====== Data records

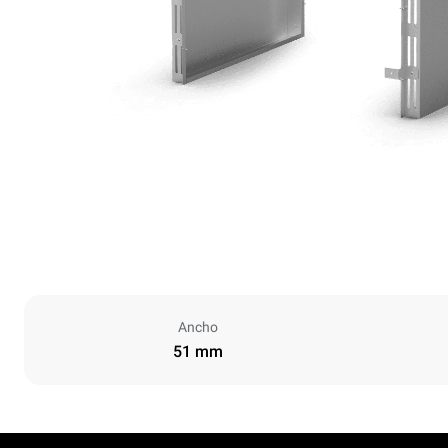
Ancho
51 mm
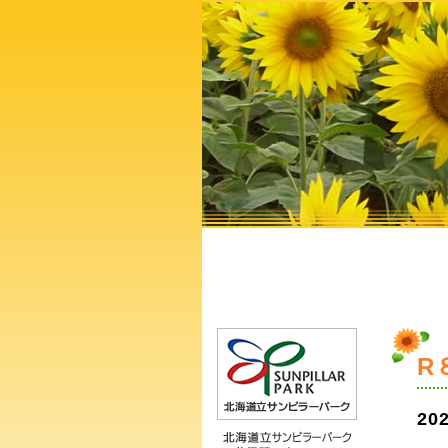
R
202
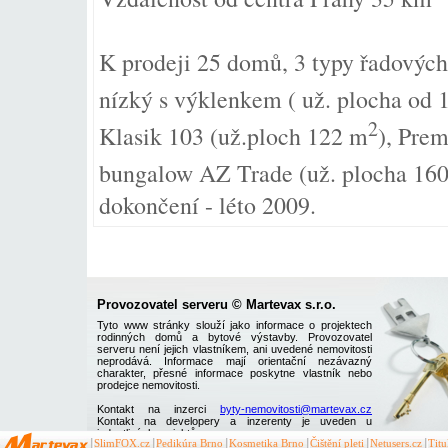
K prodeji 25 domů, 3 typy řadových -
nízký s výklenkem ( už. plocha od 
2
Klasik 103 (už.ploch 122 m
), Pre
bungalow AZ Trade (už. plocha 16
dokončení - léto 2009.
Provozovatel serveru © Martevax s.r.o.
Tyto www stránky slouží jako informace o projektech
rodinných domů a bytové výstavby. Provozovatel
serveru není jejich vlastníkem, ani uvedené nemovitosti
neprodává. Informace mají orientační nezávazný
charakter, přesné informace poskytne vlastník nebo
prodejce nemovitosti.
Kontakt na inzerci
byty-nemovitosti@martevax.cz
Kontakt na developery a inzerenty je uveden u
jednotlivých projektů
SlimFOX.cz
Pedikúra Brno
Kosmetika Brno
Čištění pleti
Netusers.cz
Tit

============

• _What this task involves_
In the entries above, find the line containing "jednotlivých projektů". Set down that line and every line after it through the last one, exactly and alone.

• _Answer for this exercise_
jednotlivých projektů
SlimFOX.cz
Pedikúra Brno
Kosmetika Brno
Čištění pleti
Netusers.cz
Tit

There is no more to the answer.